▽

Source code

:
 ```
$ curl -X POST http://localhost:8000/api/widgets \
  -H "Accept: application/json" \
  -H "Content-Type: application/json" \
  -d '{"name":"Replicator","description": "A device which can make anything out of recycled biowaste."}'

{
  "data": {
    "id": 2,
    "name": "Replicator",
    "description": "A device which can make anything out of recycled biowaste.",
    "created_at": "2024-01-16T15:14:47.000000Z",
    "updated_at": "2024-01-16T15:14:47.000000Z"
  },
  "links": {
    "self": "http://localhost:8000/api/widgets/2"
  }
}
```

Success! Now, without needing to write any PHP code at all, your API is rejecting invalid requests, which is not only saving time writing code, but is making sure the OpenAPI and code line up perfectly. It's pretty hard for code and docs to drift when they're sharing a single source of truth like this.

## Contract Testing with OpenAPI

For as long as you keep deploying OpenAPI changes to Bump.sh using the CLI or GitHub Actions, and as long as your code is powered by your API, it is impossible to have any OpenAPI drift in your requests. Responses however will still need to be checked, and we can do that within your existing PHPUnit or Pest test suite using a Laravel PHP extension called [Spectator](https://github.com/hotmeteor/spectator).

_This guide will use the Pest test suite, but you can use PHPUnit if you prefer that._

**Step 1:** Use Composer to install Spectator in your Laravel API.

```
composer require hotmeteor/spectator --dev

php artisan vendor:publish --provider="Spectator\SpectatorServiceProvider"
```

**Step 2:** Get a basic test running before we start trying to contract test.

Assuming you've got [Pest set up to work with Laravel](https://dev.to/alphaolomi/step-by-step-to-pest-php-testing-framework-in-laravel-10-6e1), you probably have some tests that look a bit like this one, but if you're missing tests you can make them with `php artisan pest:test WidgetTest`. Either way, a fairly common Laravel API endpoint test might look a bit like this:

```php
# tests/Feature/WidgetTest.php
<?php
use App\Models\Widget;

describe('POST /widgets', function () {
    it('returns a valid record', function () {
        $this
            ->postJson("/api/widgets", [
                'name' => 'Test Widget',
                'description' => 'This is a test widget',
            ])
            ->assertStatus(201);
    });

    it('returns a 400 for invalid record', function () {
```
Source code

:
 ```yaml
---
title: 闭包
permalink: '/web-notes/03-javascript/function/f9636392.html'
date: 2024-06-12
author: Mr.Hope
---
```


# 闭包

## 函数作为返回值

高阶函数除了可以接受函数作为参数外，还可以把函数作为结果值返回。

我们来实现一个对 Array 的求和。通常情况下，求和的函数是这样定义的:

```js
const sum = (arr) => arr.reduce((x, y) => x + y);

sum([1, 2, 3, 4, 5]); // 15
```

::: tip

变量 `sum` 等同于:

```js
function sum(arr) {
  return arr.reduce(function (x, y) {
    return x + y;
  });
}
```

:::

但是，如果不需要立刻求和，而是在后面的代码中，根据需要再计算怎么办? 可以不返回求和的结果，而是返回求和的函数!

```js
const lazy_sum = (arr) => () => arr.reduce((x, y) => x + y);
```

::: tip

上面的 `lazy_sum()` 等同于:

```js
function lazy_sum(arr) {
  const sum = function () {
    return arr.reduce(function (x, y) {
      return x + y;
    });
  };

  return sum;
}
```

△

The expected answer is a copy of each line in the records that holds the word "returns".

    it('returns a valid record', function () {
    it('returns a 400 for invalid record', function () {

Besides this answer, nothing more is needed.